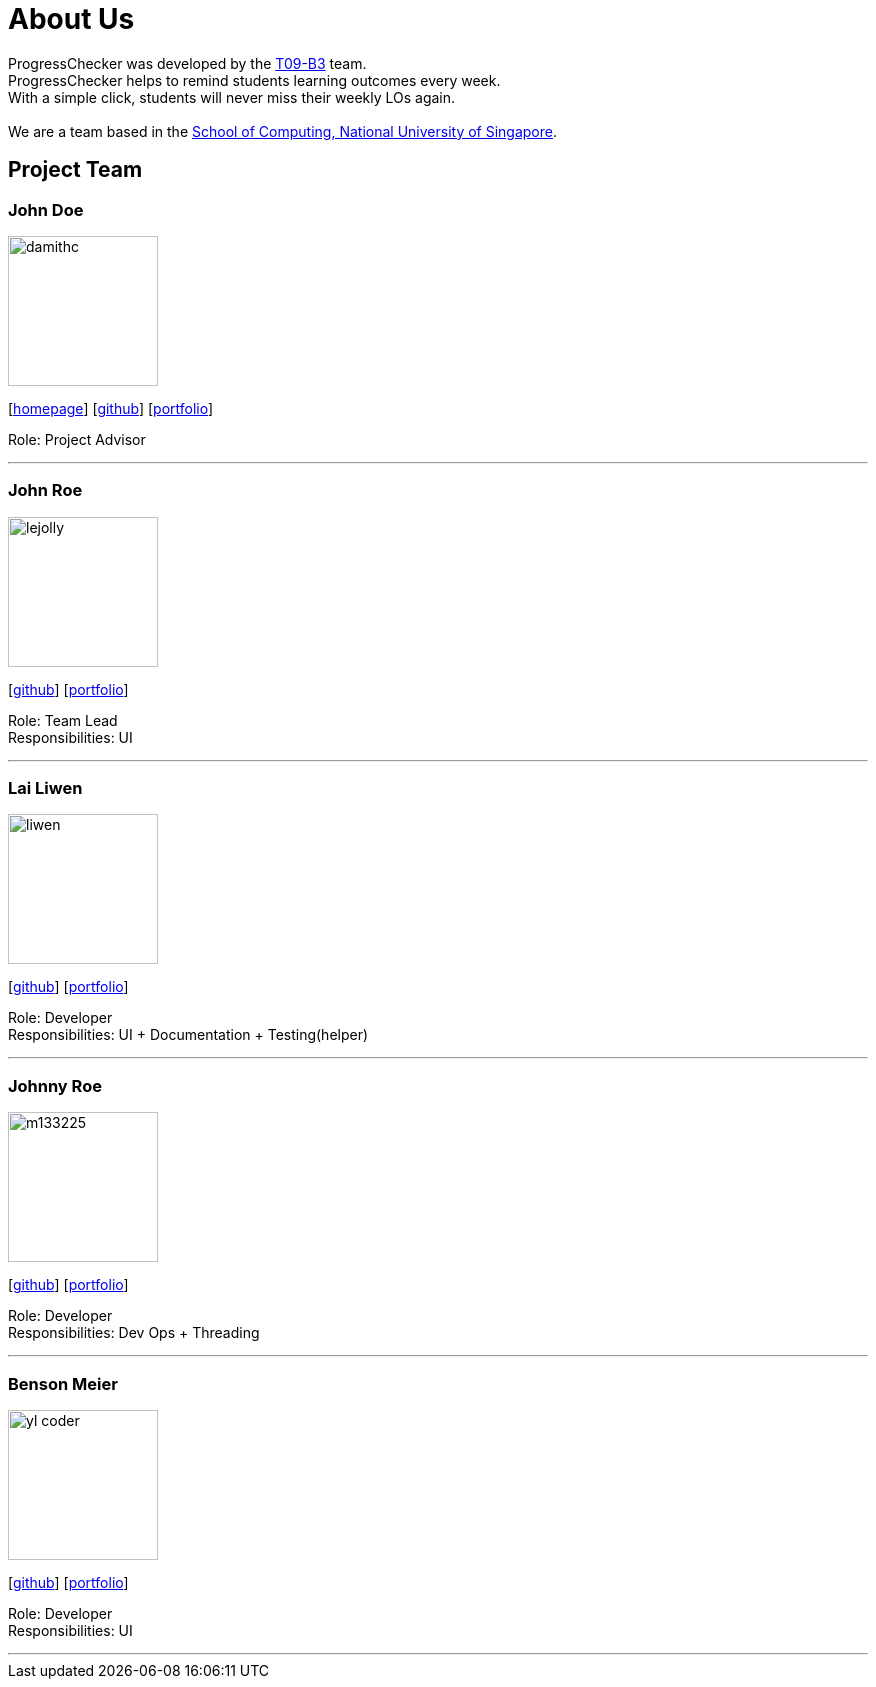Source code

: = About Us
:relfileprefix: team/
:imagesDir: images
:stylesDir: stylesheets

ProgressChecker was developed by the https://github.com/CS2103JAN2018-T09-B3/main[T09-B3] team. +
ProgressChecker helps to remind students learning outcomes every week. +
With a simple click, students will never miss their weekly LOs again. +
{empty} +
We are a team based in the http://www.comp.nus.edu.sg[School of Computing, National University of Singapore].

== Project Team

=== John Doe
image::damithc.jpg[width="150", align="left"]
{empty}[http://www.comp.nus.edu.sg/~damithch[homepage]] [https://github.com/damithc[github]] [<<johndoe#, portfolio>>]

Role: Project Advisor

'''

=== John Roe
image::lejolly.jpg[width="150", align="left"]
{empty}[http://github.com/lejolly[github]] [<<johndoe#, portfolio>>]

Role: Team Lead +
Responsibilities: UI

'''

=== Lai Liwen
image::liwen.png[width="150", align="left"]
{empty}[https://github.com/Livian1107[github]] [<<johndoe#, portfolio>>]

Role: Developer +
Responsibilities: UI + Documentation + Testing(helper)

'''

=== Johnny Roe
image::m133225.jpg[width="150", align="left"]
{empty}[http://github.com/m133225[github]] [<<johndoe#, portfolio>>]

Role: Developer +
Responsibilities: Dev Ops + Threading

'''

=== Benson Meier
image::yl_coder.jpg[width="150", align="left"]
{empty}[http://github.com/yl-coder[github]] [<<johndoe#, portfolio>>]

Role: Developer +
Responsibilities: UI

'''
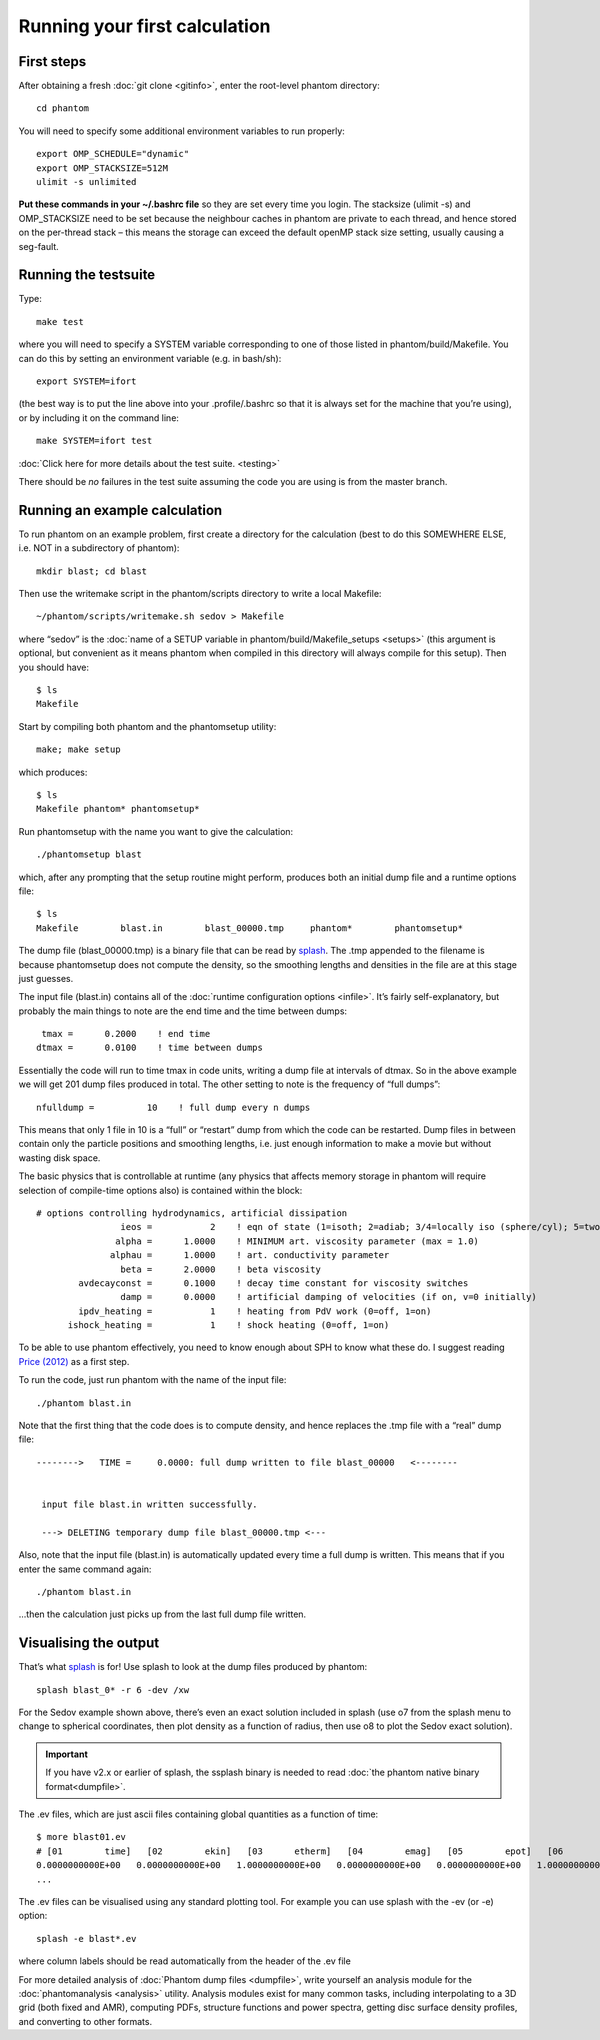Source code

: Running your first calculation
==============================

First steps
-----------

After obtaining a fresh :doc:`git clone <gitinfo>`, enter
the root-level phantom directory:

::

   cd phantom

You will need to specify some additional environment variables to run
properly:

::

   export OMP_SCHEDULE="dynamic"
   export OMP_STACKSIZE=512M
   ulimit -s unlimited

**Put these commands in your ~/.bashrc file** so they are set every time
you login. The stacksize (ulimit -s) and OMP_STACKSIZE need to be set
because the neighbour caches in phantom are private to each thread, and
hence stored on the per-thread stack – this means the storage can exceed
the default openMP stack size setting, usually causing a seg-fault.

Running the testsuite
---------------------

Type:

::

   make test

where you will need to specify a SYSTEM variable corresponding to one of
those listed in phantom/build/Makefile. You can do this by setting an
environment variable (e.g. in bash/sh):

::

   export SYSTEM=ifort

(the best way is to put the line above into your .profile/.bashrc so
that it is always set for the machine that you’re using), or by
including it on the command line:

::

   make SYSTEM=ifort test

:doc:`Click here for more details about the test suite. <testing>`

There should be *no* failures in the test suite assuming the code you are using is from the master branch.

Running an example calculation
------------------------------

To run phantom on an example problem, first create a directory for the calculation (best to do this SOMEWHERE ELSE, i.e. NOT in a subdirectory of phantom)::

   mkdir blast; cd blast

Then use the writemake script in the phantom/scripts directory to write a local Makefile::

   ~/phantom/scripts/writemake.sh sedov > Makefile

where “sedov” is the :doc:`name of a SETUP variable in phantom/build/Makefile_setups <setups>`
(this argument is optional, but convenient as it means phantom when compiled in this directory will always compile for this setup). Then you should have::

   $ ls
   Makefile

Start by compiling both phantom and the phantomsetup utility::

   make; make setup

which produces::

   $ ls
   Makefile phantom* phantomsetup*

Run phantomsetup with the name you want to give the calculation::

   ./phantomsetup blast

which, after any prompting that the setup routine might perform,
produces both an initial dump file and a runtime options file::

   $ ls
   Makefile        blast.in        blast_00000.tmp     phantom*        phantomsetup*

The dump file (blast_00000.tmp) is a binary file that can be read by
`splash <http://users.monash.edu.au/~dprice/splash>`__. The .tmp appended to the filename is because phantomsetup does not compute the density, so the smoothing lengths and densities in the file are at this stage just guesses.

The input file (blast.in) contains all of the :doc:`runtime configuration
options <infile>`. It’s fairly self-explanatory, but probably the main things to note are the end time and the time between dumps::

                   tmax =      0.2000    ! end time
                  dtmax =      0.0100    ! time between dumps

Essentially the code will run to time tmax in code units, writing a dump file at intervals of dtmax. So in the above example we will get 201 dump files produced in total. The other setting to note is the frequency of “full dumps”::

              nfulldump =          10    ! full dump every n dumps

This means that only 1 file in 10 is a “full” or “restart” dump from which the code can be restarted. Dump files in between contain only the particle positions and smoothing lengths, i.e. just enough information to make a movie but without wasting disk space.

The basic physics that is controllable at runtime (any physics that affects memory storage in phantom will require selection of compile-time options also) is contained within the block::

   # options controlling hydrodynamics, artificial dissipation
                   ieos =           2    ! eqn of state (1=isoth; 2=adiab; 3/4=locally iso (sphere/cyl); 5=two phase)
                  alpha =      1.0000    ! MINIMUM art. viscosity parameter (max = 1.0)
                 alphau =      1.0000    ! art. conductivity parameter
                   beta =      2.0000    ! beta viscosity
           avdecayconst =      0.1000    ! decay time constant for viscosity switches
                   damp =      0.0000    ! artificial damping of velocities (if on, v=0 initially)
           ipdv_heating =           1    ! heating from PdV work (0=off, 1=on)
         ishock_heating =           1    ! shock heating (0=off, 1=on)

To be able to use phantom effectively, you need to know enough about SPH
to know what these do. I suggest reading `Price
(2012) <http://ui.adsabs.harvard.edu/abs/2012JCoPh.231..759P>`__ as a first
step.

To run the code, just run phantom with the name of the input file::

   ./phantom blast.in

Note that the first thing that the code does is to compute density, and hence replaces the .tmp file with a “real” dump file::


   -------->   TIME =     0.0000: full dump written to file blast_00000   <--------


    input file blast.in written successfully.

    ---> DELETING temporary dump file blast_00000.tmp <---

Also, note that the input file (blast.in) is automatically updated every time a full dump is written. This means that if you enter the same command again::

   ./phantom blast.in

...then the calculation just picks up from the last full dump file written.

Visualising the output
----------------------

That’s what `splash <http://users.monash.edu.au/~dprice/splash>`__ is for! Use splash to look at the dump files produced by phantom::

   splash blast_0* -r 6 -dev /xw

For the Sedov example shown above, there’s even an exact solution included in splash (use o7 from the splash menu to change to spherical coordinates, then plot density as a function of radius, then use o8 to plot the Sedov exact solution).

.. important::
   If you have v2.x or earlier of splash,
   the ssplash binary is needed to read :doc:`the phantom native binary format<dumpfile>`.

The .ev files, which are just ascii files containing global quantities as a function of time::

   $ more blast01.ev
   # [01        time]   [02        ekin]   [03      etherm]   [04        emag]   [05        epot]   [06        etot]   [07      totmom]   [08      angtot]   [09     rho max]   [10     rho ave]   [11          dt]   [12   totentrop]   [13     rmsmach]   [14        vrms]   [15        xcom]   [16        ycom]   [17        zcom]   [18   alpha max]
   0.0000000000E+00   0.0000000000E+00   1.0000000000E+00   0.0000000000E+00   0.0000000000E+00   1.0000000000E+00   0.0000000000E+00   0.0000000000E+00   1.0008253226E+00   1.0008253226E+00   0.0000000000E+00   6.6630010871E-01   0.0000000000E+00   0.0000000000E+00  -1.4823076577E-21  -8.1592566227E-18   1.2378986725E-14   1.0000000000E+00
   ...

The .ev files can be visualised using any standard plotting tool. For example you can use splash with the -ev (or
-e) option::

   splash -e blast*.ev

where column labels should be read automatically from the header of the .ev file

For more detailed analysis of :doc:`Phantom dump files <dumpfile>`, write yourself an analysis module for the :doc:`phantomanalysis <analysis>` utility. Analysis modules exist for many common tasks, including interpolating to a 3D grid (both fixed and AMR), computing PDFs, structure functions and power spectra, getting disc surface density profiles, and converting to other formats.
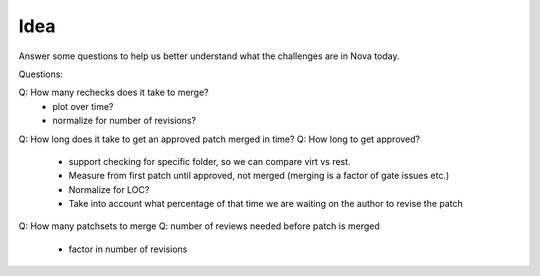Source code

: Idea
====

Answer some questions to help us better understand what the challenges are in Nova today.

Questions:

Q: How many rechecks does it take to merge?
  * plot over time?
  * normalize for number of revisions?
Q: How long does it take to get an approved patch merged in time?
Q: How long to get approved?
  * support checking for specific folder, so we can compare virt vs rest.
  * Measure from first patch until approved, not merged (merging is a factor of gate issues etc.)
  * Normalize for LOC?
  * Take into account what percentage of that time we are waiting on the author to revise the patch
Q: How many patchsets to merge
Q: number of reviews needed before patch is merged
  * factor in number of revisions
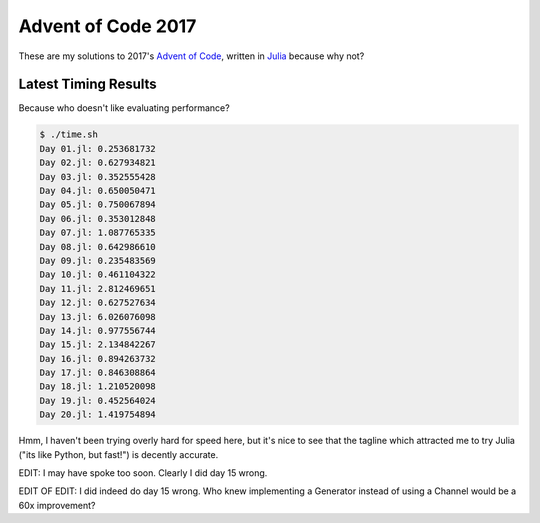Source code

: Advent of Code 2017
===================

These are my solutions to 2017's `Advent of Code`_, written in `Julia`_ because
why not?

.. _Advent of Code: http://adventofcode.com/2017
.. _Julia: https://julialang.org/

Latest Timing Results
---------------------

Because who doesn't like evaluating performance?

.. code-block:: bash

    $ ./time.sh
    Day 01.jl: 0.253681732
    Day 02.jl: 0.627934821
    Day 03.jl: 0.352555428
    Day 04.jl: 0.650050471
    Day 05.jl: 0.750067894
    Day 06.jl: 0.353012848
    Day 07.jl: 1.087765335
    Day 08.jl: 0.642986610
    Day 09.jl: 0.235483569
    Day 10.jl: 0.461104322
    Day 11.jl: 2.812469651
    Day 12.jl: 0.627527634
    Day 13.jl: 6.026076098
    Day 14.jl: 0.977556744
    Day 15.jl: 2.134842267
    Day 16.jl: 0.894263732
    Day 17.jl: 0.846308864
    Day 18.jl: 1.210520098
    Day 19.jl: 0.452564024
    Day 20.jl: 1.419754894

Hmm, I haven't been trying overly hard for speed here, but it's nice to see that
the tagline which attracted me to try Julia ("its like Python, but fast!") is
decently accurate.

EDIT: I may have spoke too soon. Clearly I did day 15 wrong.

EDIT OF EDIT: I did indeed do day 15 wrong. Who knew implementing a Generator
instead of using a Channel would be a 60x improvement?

☆ ☆ ☆ ☆ ☆

REQUEST — Repeat the lines of the listing above verbatim, beginning at its first line and ending at the line containing "First steps", which is included. Omit pictures.

ANSWER TO THE PROBLEM —
Source code

: = About Us
:relfileprefix: team/
:imagesDir: images
:stylesDir: stylesheets

ProgressChecker was developed by the https://github.com/CS2103JAN2018-T09-B3/main[T09-B3] team. +
ProgressChecker helps to remind students learning outcomes every week. +
With a simple click, students will never miss their weekly LOs again. +
{empty} +
We are a team based in the http://www.comp.nus.edu.sg[School of Computing, National University of Singapore].

== Project Team

=== John Doe
image::damithc.jpg[width="150", align="left"]
{empty}[http://www.comp.nus.edu.sg/~damithch[homepage]] [https://github.com/damithc[github]] [<<johndoe#, portfolio>>]

Role: Project Advisor

'''

=== John Roe
image::lejolly.jpg[width="150", align="left"]
{empty}[http://github.com/lejolly[github]] [<<johndoe#, portfolio>>]

Role: Team Lead +
Responsibilities: UI

'''

=== Lai Liwen
image::liwen.png[width="150", align="left"]
{empty}[https://github.com/Livian1107[github]] [<<johndoe#, portfolio>>]

Role: Developer +
Responsibilities: UI + Documentation + Testing(helper)

'''

=== Johnny Roe
image::m133225.jpg[width="150", align="left"]
{empty}[http://github.com/m133225[github]] [<<johndoe#, portfolio>>]

Role: Developer +
Responsibilities: Dev Ops + Threading

'''

=== Benson Meier
image::yl_coder.jpg[width="150", align="left"]
{empty}[http://github.com/yl-coder[github]] [<<johndoe#, portfolio>>]

Role: Developer +
Responsibilities: UI

'''
Source code

: Running your first calculation
==============================

First steps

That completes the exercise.